Acknowledge your emotions.
“It can be hard to handle the changes and transitions that accompany frequent moves and relocations. While it’s great to see new places, there’s also a lot to be said for settling into some consistency,” O’Leary said. But the first step to handling the weeks and the days is admitting and accepting those feelings of sadness. “If you acknowledge the fact that there will be things you'll miss and things you're happy to do without, you'll set yourself up for success and avoid being blindsided by your emotions.”
Don't judge yourself for feeling left out.
“Being honest with yourself is key. Try to identify and label your feelings without judging them. It’s OK to feel relieved that you don’t have to tolerate an annoying family member over a long, stuffy dinner and it’s understandable to be awestruck and joyful while experiencing the culture you’re immersed in,” O’Leary said. “Judging yourself and your feelings harshly leads to unnecessary pressure that will certainly put a damper on your holiday season.”
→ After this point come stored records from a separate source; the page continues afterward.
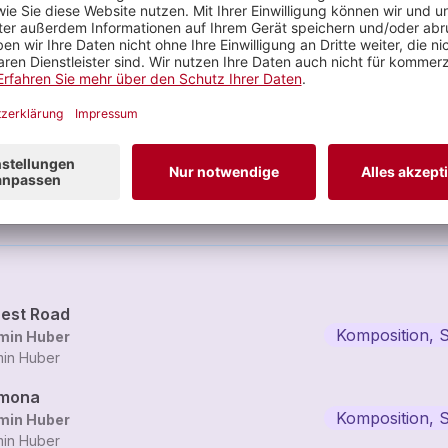
Pirmin Huber
eue Volksmusik, expe...
 tracks
rest Road
Komposition, 
min Huber
min Huber
mona
Komposition, 
min Huber
min Huber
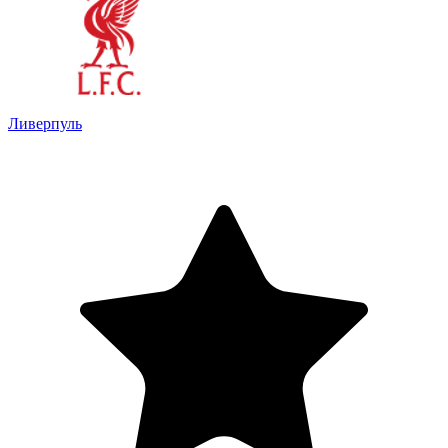
Ливерпуль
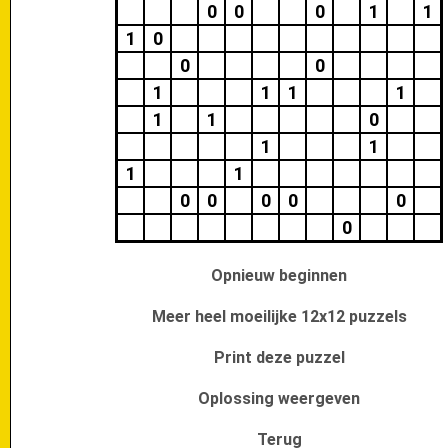
0
0
0
1
1
1
0
0
0
1
1
1
1
1
1
0
1
1
1
1
0
0
0
0
0
0
Opnieuw beginnen
Meer heel moeilijke 12x12 puzzels
Print deze puzzel
Oplossing weergeven
Terug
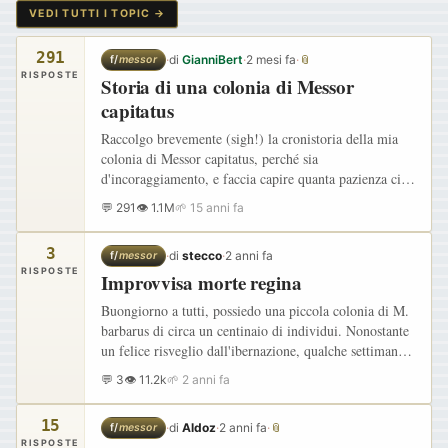
VEDI TUTTI I TOPIC →
291
·
di
GianniBert
·
2 mesi fa
·
📎
f/
messor
RISPOSTE
Storia di una colonia di Messor
capitatus
Raccolgo brevemente (sigh!) la cronistoria della mia
colonia di Messor capitatus, perché sia
d'incoraggiamento, e faccia capire quanta pazienza ci
vuole, per ritrovarsi al giorno d'oggi con una fiorente
💬 291
👁 1.1M
🌱 15 anni fa
colonia…
3
·
di
stecco
·
2 anni fa
f/
messor
RISPOSTE
Improvvisa morte regina
Buongiorno a tutti, possiedo una piccola colonia di M.
barbarus di circa un centinaio di individui. Nonostante
un felice risveglio dall'ibernazione, qualche settimana
fa, mi sono accorto che faticavo a vedere la regina.…
💬 3
👁 11.2k
🌱 2 anni fa
15
·
di
Aldoz
·
2 anni fa
·
📎
f/
messor
RISPOSTE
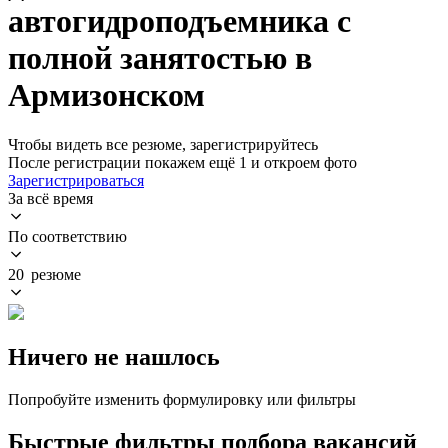
автогидроподъемника с
полной занятостью в
Армизонском
Чтобы видеть все резюме, зарегистрируйтесь
После регистрации покажем ещё 1 и откроем фото
Зарегистрироваться
За всё время
По соответствию
20 резюме
Ничего не нашлось
Попробуйте изменить формулировку или фильтры
Быстрые фильтры подбора вакансий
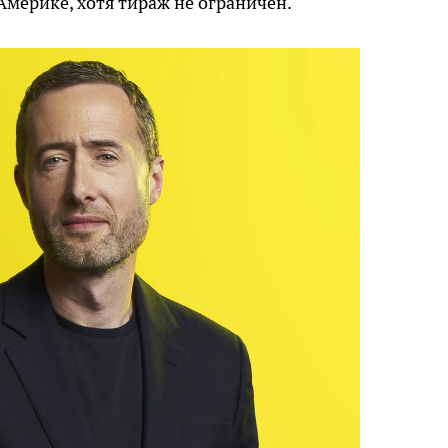
Америке, хотя тираж не ограничен.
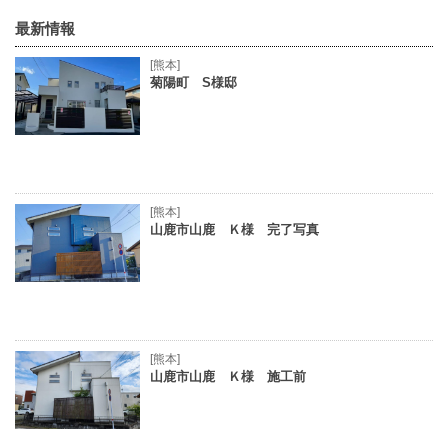
最新情報
[熊本]
菊陽町 S様邸
[熊本]
山鹿市山鹿 Ｋ様 完了写真
[熊本]
山鹿市山鹿 Ｋ様 施工前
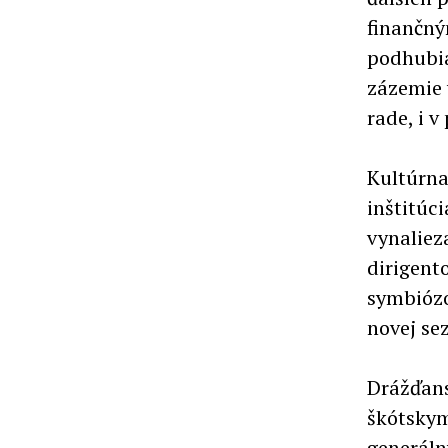
finančný
podhubia
zázemie 
rade, i 
Kultúrna
inštitúc
vynaliez
dirigent
symbiózo
novej se
Drážďans
škótskym
generál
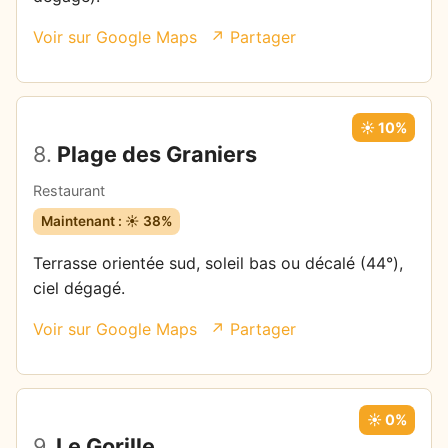
Voir sur Google Maps
↗ Partager
☀️ 10%
8.
Plage des Graniers
Restaurant
Maintenant : ☀️ 38%
Terrasse orientée sud, soleil bas ou décalé (44°),
ciel dégagé.
Voir sur Google Maps
↗ Partager
☀️ 0%
9.
Le Gorille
Stay grounded in your current reality.
If you’re in the middle of the Sahara Desert for Christmas Day, you might not be able to find a tree to decorate. Or, if your parents didn’t make it to the post office in time, you might not have a gift to open from your family members on the first day of Hanukkah if you’re currently living on the other side of the world.
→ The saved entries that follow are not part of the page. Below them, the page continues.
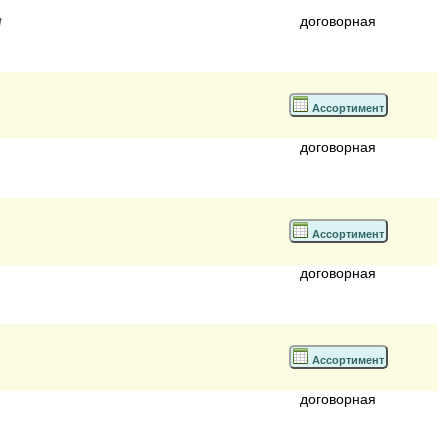
и
договорная
Ассортимент
договорная
Ассортимент
договорная
Ассортимент
договорная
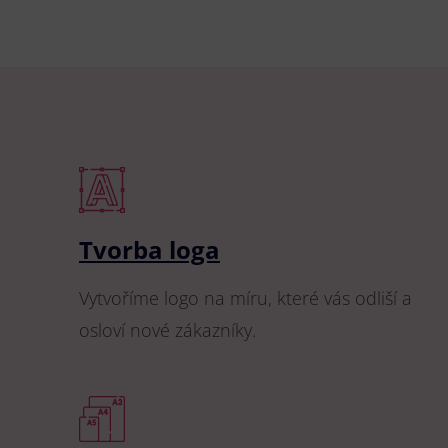
Tvorba loga
Vytvoříme logo na míru, které vás odliší a
osloví nové zákazníky.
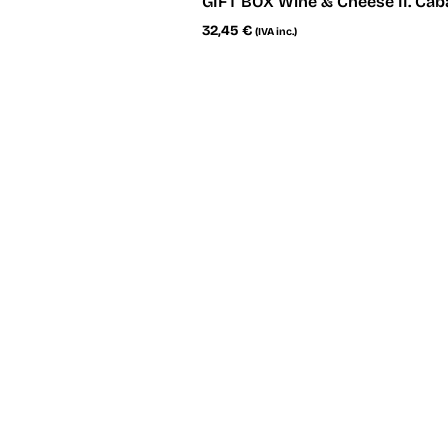
GIFT BOX Wine & Cheese II. Ca
32,45
€
(IVA inc.)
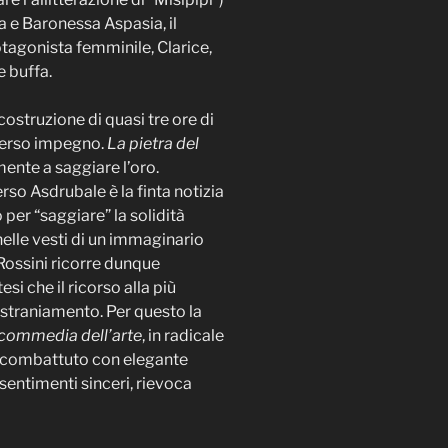
a e Baronessa Aspasia, il
tagonista femminile, Clarice,
e buffa.
ostruzione di quasi tre ore di
iverso impegno.
La pietra del
mente a saggiare l’oro.
rso Asdrubale è la finta notizia
per “saggiare” la solidità
elle vesti di un immaginario
i Rossini ricorre dunque
i che il ricorso alla più
 straniamento. Per questo la
commedia dell’arte
, in radicale
e, combattuto con elegante
sentimenti sinceri, rievoca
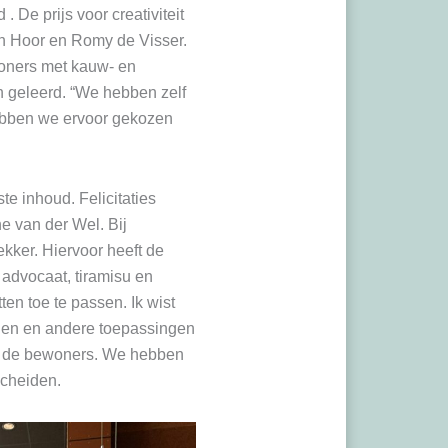
De prijs voor creativiteit
en Hoor en Romy de Visser.
woners met kauw- en
an geleerd. “We hebben zelf
hebben we ervoor gekozen
te inhoud. Felicitaties
e van der Wel. Bij
kker. Hiervoor heeft de
advocaat, tiramisu en
en toe te passen. Ik wist
ijen en andere toepassingen
bij de bewoners. We hebben
scheiden.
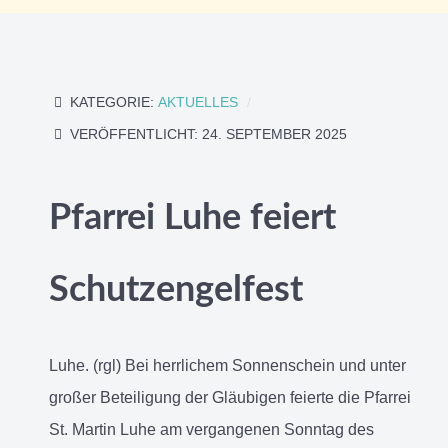
KATEGORIE:
AKTUELLES
VERÖFFENTLICHT: 24. SEPTEMBER 2025
Pfarrei Luhe feiert
Schutzengelfest
Luhe. (rgl) Bei herrlichem Sonnenschein und unter
großer Beteiligung der Gläubigen feierte die Pfarrei
St. Martin Luhe am vergangenen Sonntag des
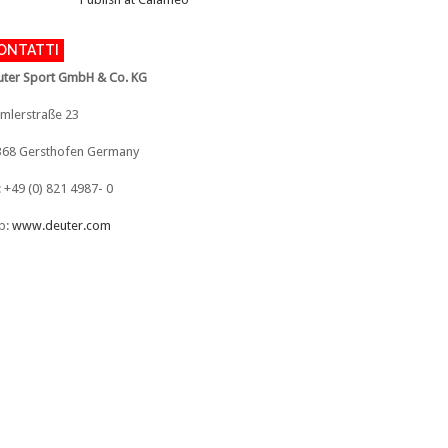
ONTATTI
ter Sport GmbH & Co. KG
mlerstraße 23
368 Gersthofen Germany
: +49 (0) 821 4987- 0
b:
www.deuter.com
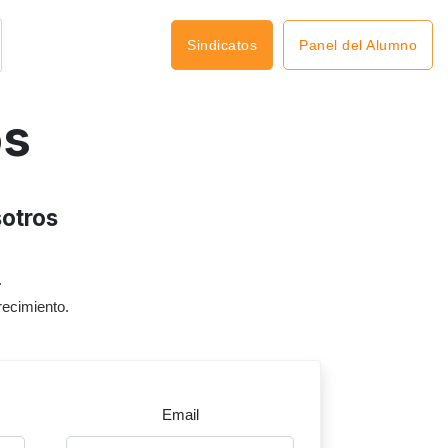
Panel del Alumno
Sindicatos
os
sotros
.
recimiento.
Email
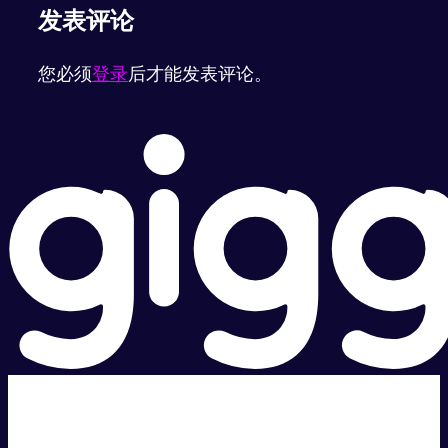
发表评论
您必须
登录
后才能发表评论。
超级快。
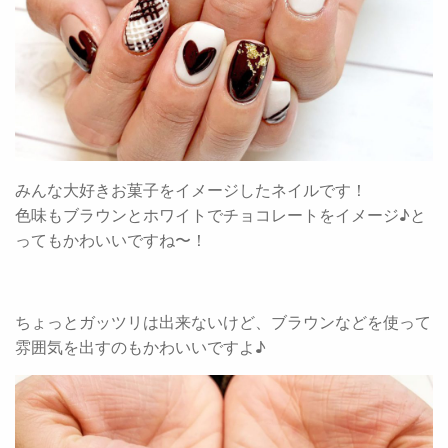
みんな大好きお菓子をイメージしたネイルです！
色味もブラウンとホワイトでチョコレートをイメージ♪と
ってもかわいいですね〜！
ちょっとガッツリは出来ないけど、ブラウンなどを使って
雰囲気を出すのもかわいいですよ♪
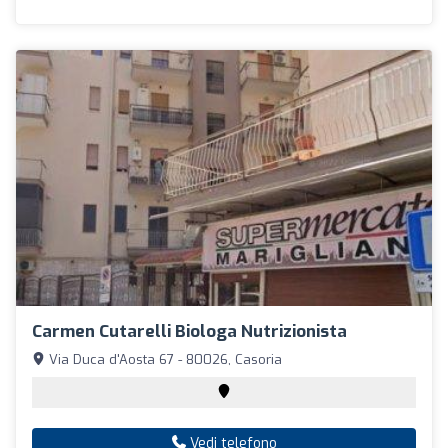
Carmen Cutarelli Biologa Nutrizionista
Via Duca d'Aosta 67 - 80026, Casoria
Vedi telefono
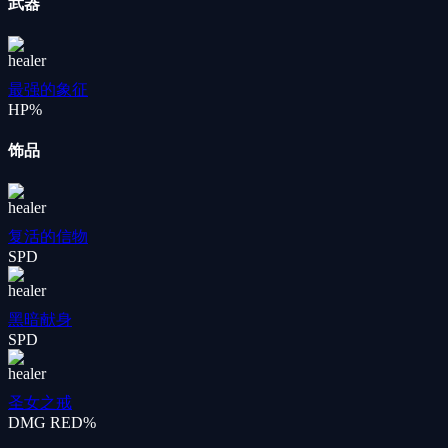
武器
最强的象征
HP%
饰品
复活的信物
SPD
黑暗献身
SPD
圣女之戒
DMG RED%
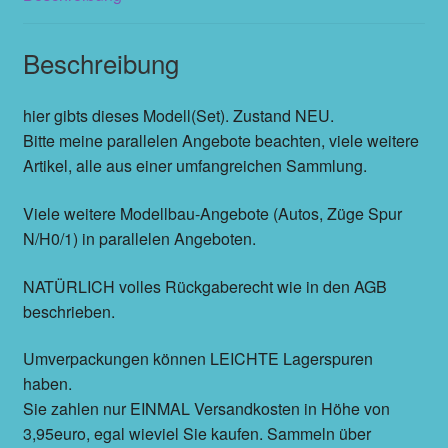
Beschreibung
hier gibts dieses Modell(Set). Zustand NEU.
Bitte meine parallelen Angebote beachten, viele weitere
Artikel, alle aus einer umfangreichen Sammlung.
Viele weitere Modellbau-Angebote (Autos, Züge Spur
N/H0/1) in parallelen Angeboten.
NATÜRLICH volles Rückgaberecht wie in den AGB
beschrieben.
Umverpackungen können LEICHTE Lagerspuren
haben.
Sie zahlen nur EINMAL Versandkosten in Höhe von
3,95euro, egal wieviel Sie kaufen. Sammeln über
Though you may dream up visions of holidays past, O’Leary says coming back to your current reality is the best solution for maintaining joy during this season. It’s also an opportunity to release old habits and be open to creating culturally enriching experiences abroad. Forget the guilt you might feel (or that your parents might not-so-subtly hint at) and try to be present. After all, not having to answer why you’re choosing an African safari over a singles mixer organized by your grandmother might be a nice change.
Make time to talk with loved ones.
Since most places of the world will offer some sort of internet connectivity, there’s no better time than when you’re feeling down scrolling through Facebook of family photos than to upgrade to the high-speed option and chat with your fam. Even if you can’t pass them the eggnog or throw a football with your brothers, you can be part of their celebrations digitally.
Creating that feeling of connection is a smart, healthy way to make the most out of your nomadic lifestyle, while also having the space you need to explore, according to O’Leary. “Reaching out to family members allows you to keep up with personal details and also share in memories that are important to you,” she added.
Send holiday cards or letters from wherever you are.
You might also opt to write a holiday card list this year — and OK, check it twice if you have time before boarding for a last-minute side trip to Bali. “Writing letters is a fantastic way to organize your thoughts and create a meaningful connection. While it may be hard for you to receive mail if your address is changing frequently, the simple act of sending letters helps you focus on what's important to you despite the distance,” O’Leary said. After all, you don’t need Santa’s sleigh to make it around the world — a festive stamp on a postcard will ring in the season just fine, no matter where your reindeer, err, next adventure, takes you.